The Many-To-Many Relationship Between Party and Contact Point
You can think of contact_point
(plus address_line
) as containing the values and party_contact
as defining the usage. This allows a single contact_point
to have multiple uses. Our home [postal] address could also be our billing address and delivery address, depending on the context.
So far, the narrative has assumed that a party owns a particular contact_point
. But the data model does not impose this ownership rule! It makes no such restriction whatsoever. There’s another possibility that exists with this design: multiple parties for the same contact points.
You need to consider the implications carefully before venturing down this route.
Here’s an example. In the UK, Awarding Organizations (AOs) generally employ teachers as examiners. A teacher has two relationships: one with the school where he or she works, and another with the AO as an examiner. The school will have a bank of contact_points
with various phone numbers and possibly one or more postal addresses. These will be things like the school’s main address (postal address), main email (email address), main fax (fax number), and main phone (phone number).
It is entirely feasible that our examiner can use the very same contact_points
as his or her school, but he or she will use party_contact
to define them as work-related. If the school’s main phone number changes, the teacher’s work number will automatically be updated, which is pretty neat.
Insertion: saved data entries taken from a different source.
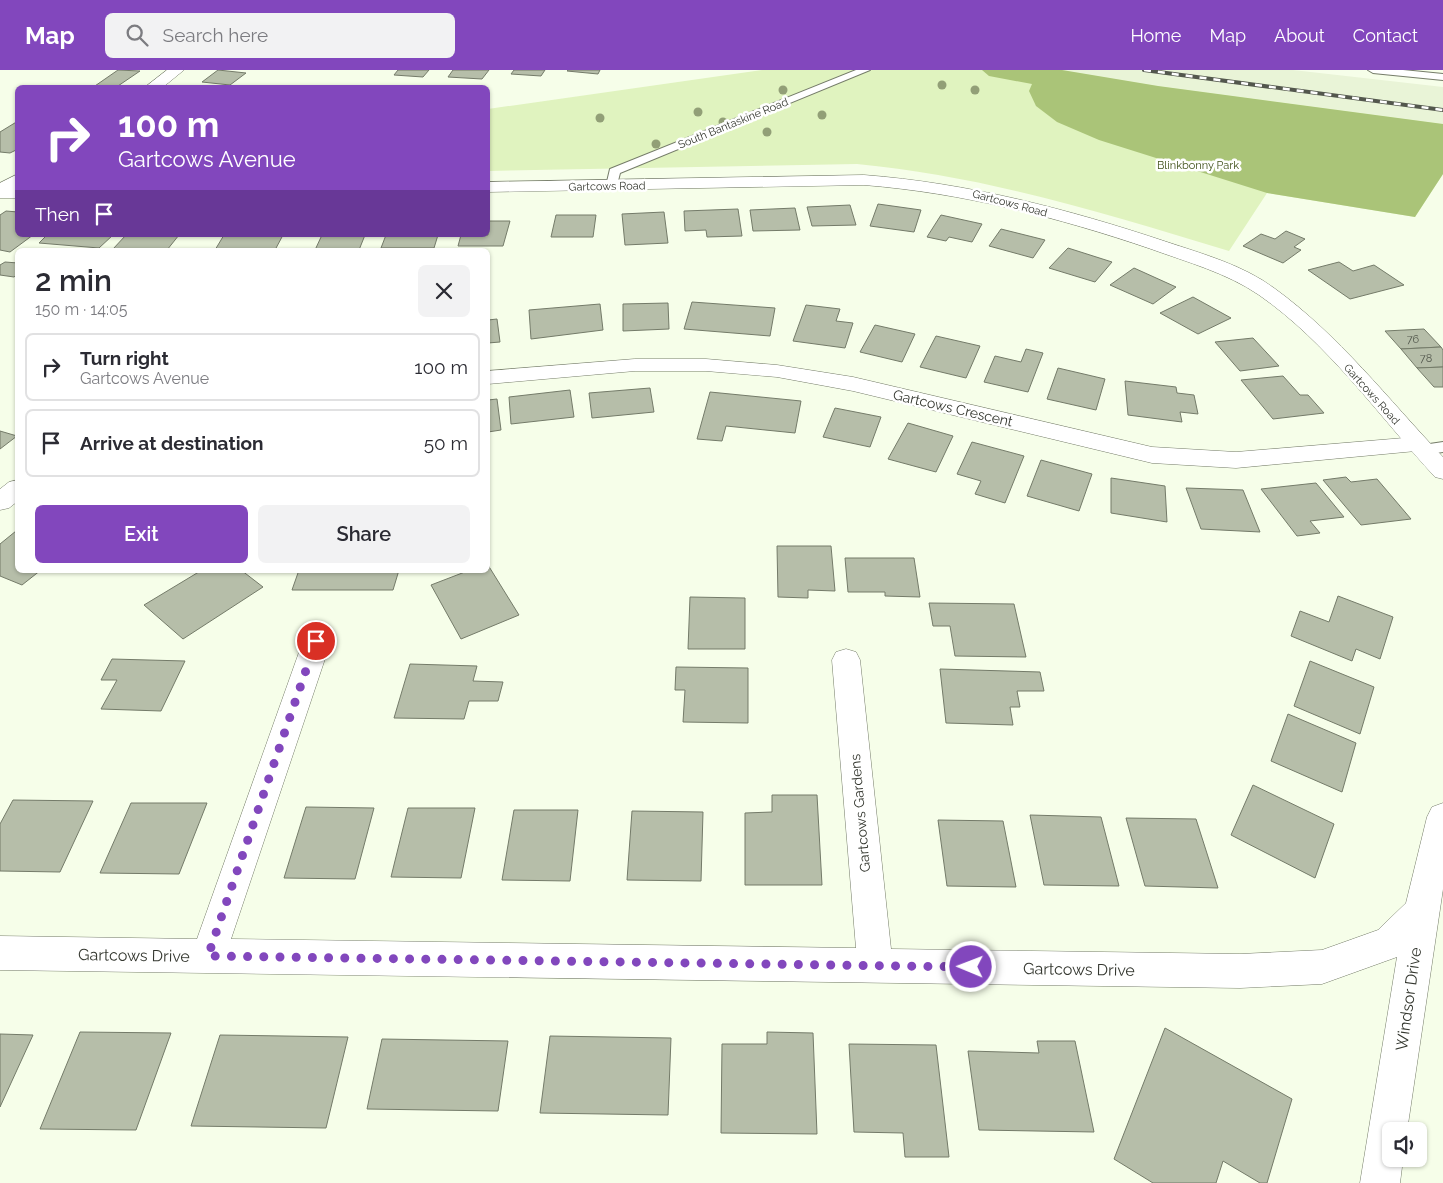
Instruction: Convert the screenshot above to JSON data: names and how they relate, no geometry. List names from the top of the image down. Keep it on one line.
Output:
{"streets":{"street":["Gartcows Road","Gartcows Crescent","Gartcows Gardens","Gartcows Drive","Windsor Drive"],"lane":["South Bantaskine Road"]},"crossings":[["South Bantaskine Road","Gartcows Road"],["Gartcows Road","Gartcows Crescent"],["Gartcows Gardens","Gartcows Drive"],["Gartcows Drive","Windsor Drive"]],"parks":["Blinkbonny Park"],"house_numbers":["76","78"],"page":{"header":"Map","search":"Search here","nav":["Home","Map","About","Contact"],"turn":["100 m","Gartcows Avenue"],"then":"Then","heading":["2 min","150 m · 14:05"],"list":[{"name":"Turn right","note":"Gartcows Avenue","value":"100 m"},{"name":"Arrive at destination","value":"50 m"}],"buttons":["Exit","Share"]}}
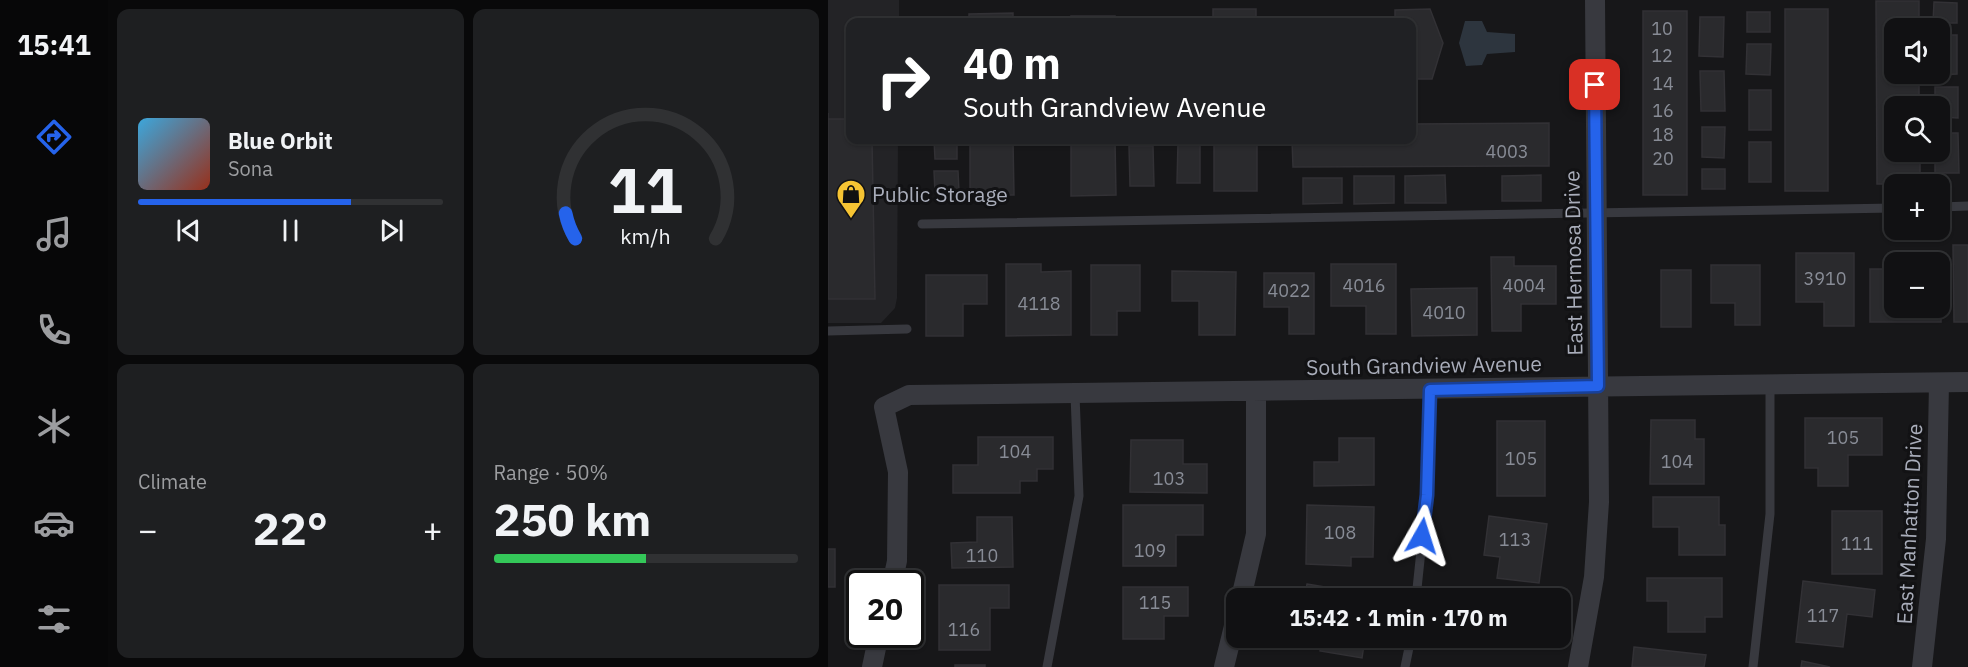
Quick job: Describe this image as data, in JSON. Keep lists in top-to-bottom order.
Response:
{
  "streets": {
    "street": ["East Hermosa Drive", "South Grandview Avenue", "East Manhatton Drive"]
  },
  "crossings": [
    ["East Hermosa Drive", "South Grandview Avenue"],
    ["South Grandview Avenue", "East Manhatton Drive"]
  ],
  "places": {
    "shop": ["Public Storage"]
  },
  "house_numbers": [
    "10",
    "12",
    "14",
    "16",
    "18",
    "4003",
    "20",
    "3910",
    "4016",
    "4004",
    "4022",
    "4118",
    "4010",
    "105",
    "104",
    "105",
    "104",
    "103",
    "108",
    "113",
    "111",
    "109",
    "110",
    "115",
    "117",
    "116"
  ],
  "page": {
    "tabs": "15:41",
    "map_buttons": ["+", "−"],
    "turn": ["40 m", "South Grandview Avenue"],
    "song": ["Blue Orbit", "Sona"],
    "tile": [
      "Climate",
      ["Range · 50%", "250 km"]
    ],
    "heat": ["−", "22°", "+"],
    "limit": "20",
    "trip": "15:42 · 1 min · 170 m",
    "gauge": ["11", "km/h"]
  }
}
If you go down this route, you will need to define at the application level which party or parties are permitted to update contact_points
.
A Quick Word On Performance
The yellow metadata tables are going to be constantly used by queries. Consequently, they are likely to remain in memory. On most RDBMSs, you can pin tables into memory to ensure this. In Oracle, I would create these as index-organized tables, which are small and perform well. Do whatever the equivalent is for your RDBMS.
You also want to ensure that party_contact
rows are co-located in the same block (or page) using a clustered index on party_id
. Do the same with address_line.contact_point_id
. This cuts down on the amount of IO.
Another option exists if you want a party
to exclusively own a contact_point
. You can then can merge contact_point
into party_contact
to create party_contact_point
(still clustered on party_id
). This simplifies the model and could aid performance.
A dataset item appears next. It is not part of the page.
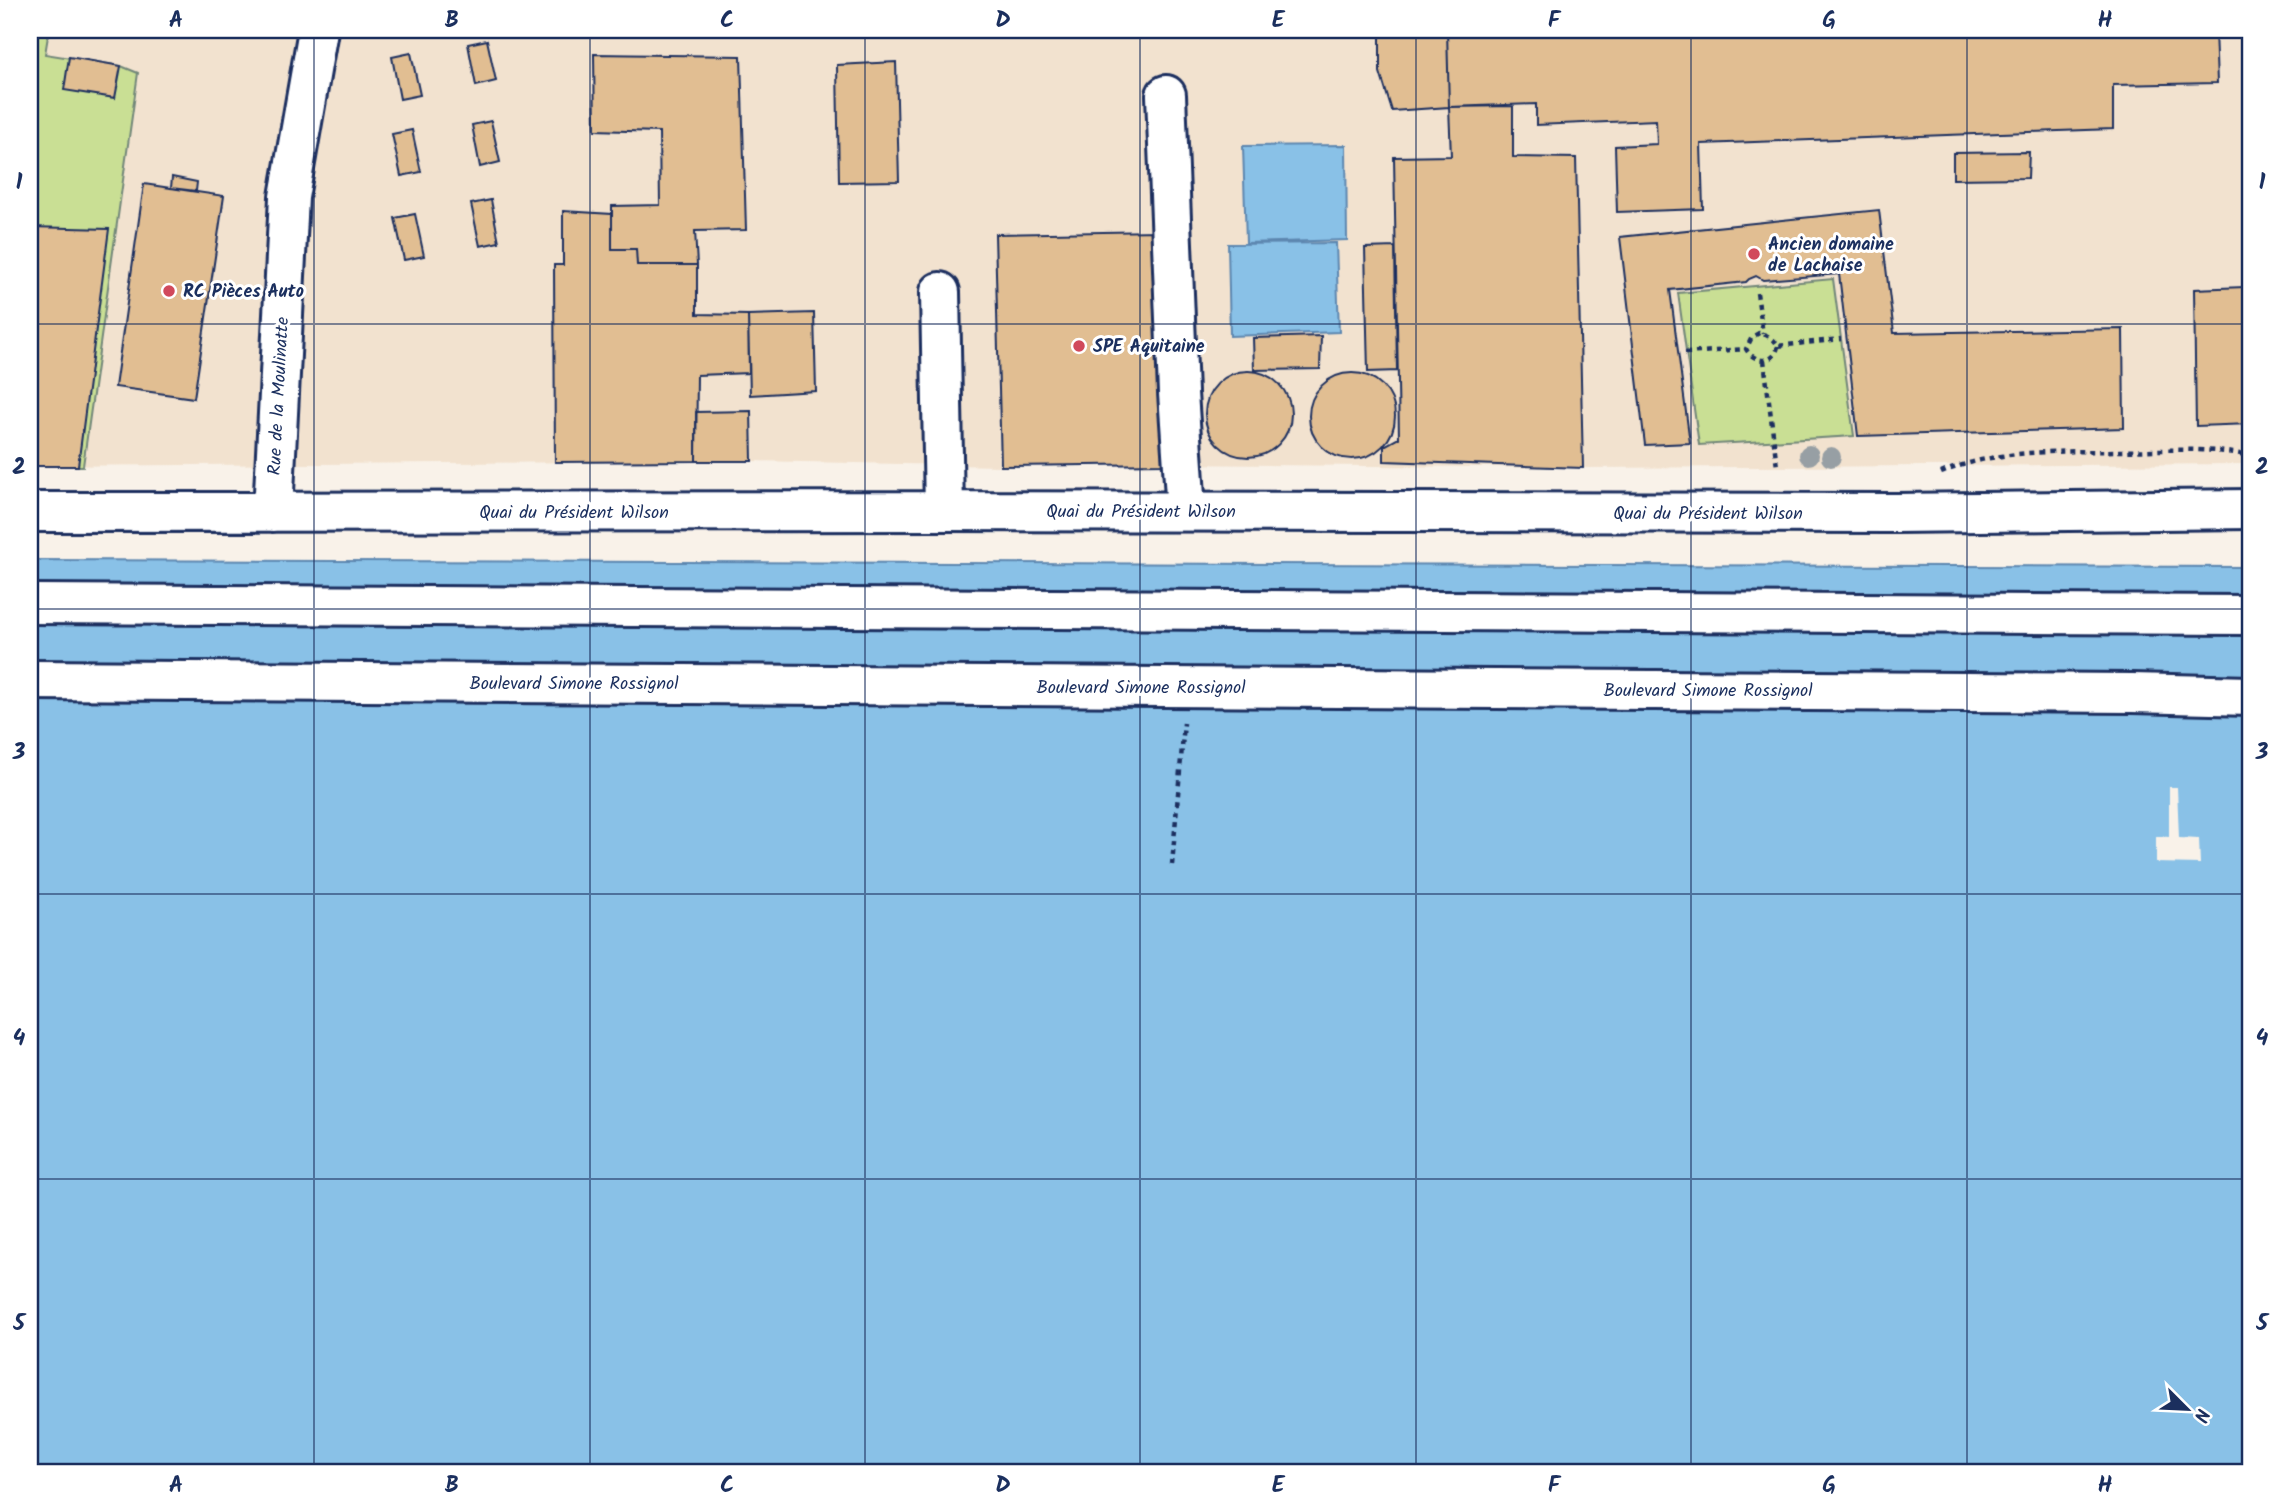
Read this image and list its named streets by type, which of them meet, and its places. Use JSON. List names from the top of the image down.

Changing Contacts Doesn’t Mean Changing Databases
We live in a time when it can be said that change is the only constant.
That doesn’t mean that each time something changes it has to impact your database. With a bit of thought, we can future-proof our designs – perhaps more than we have done to date. Doing so helps us to respond quickly to the inevitable change.
If you’re embarking on a green-field project, I would recommend using the Party Model (of which Contact Point is a part) for organizations and people. Why not open up the model and tweak it to your needs? Please feel free to grab a copy and make it your own.
But if your database or databases are already determined, the schema I’ve presented here can still be used, in XML form, to define your payload when integrating data between systems.